* PAGE EXTRACT:
*****

Table 2 shows the vortex-averaged ClOx as a cumulative sum over the whole winter and as monthly mean concentration. The sums are integrated from November to April. The cumulative sum provides information about both the duration of the chlorine activation period and the concentration of ClOx, while the monthly average concentration shows the timing of chlorine activation. The cumulative chlorine activation was largest in the winter of 2010/2011 and smallest in 2012/2013. The activation started in November every year, but remained small until December. The winter of 2010/2011 differs from the others, with high chlorine activation from January to March, giving the largest cumulative sum of the studied winters. Even in April, the ClOx concentration remains elevated. The warm winter of 2012/2013 had the smallest cumulative chlorine activation; significant chlorine activation was only seen in December and January. The changes in water vapour between the Min/Interim/Max simulations had the largest effect on the cumulative ClOx in moderately cold winters (2010/2011 and 2013/2014), for which the increase of ClOx from Interim to Max was 3 % to 6 % and the change of ClOx from Interim to Min was 1 % to 11 %. In the cold winter of 2015/2016 the respective changes were only 3 % and −2 %, and in the warm winter of 2012/2013 the changes were 4 % and −1 %.

3.4 Ozone loss

Figure 7 shows the mean chemical total ozone loss within the polar vortex for all the studied winters of 2010/2011, 2012/2013, 2013/2014 and 2015/2016. The total column chemical ozone loss was calculated by subtracting the passive transported total ozone from the modelled total ozone. In Fig. 7 the polar vortex is defined using the potential vorticity limit of 36 PVU, only at the 475 K level. The figure shows the chemical ozone depletion in the Interim, Min and Max simulations as well as the difference in the loss between the Min and Max simulations. The passive ozone tracer was initialized every year on 1 December, when it was set equal to the ozone distribution in the model on that day. Chemical processes start to reduce ozone already in December, but they have a minor effect on the total wintertime ozone loss. In January the chemical processes become more intensive when the chlorine activation increases (see Fig. 6).

*****

Dataset lines
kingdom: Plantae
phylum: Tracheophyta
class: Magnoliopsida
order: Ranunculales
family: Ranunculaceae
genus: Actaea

*****

* GOAL A:
Decide whether each statement agrees with the passage on chlorine activation and ozone loss, answering yes or no and quoting the deciding words: (i) the cumulative chlorine activation was smallest in the winter of 2012/2013; (ii) the passive ozone tracer was initialized each year on 1 January; (iii) in Fig. 7 the polar vortex is defined at several potential temperature levels.
* GOAL B:
Resume the passage on chlorine activation and ozone loss, picking up after its final sentence.
The dataset lines are not needed.

* EXERCISE ANSWER A:
(i) Yes: "The cumulative chlorine activation was largest in the winter of 2010/2011 and smallest in 2012/2013."
(ii) No: "The passive ozone tracer was initialized every year on 1 December"
(iii) No: "the polar vortex is defined using the potential vorticity limit of 36 PVU, only at the 475 K level"

* EXERCISE ANSWER B:
In general the ozone loss is larger in cold years. The largest ozone loss was simulated in the beginning of April 2011 when about 90 DU ozone had been destroyed according to our model. FinROSE seems to underestimate the ozone loss; for example, Sinnhuber et al. (2011) and Manney et al. (2011) simulated 120 DU ozone loss and Pommereau et al. (2013) even simulated 170 DU in the winter of 2010/2011. If we look at maximum ozone losses instead of the polar vortex mean losses, then the numbers are larger. The maximum ozone loss in 2010/2011 within the polar vortex was 128 DU, which is comparable to the value given by Sinnhuber et al. (2011).

The ozone loss in the warm winter of 2012/2013 differs from the loss in colder winters (2010/2011 and 2015/2016). The maximum average ozone loss in the polar vortex in the winter of 2012/2013 was only 23 DU because the polar vortex was unstable and small. By mid-April 2014 the simulated vortex mean ozone loss was 79 DU in the Interim simulation. Before mid-February, i.e. during the coldest period, there was very little effect from the changes in SWV. A relatively small ozone loss of 56 DU was simulated in 2015/2016, which was due to the unstable polar vortex, which split and warmed, stopping the catalytic ozone cycles and ozone loss in the beginning of March, i.e. earlier than in 2010/2011 and 2013/2014.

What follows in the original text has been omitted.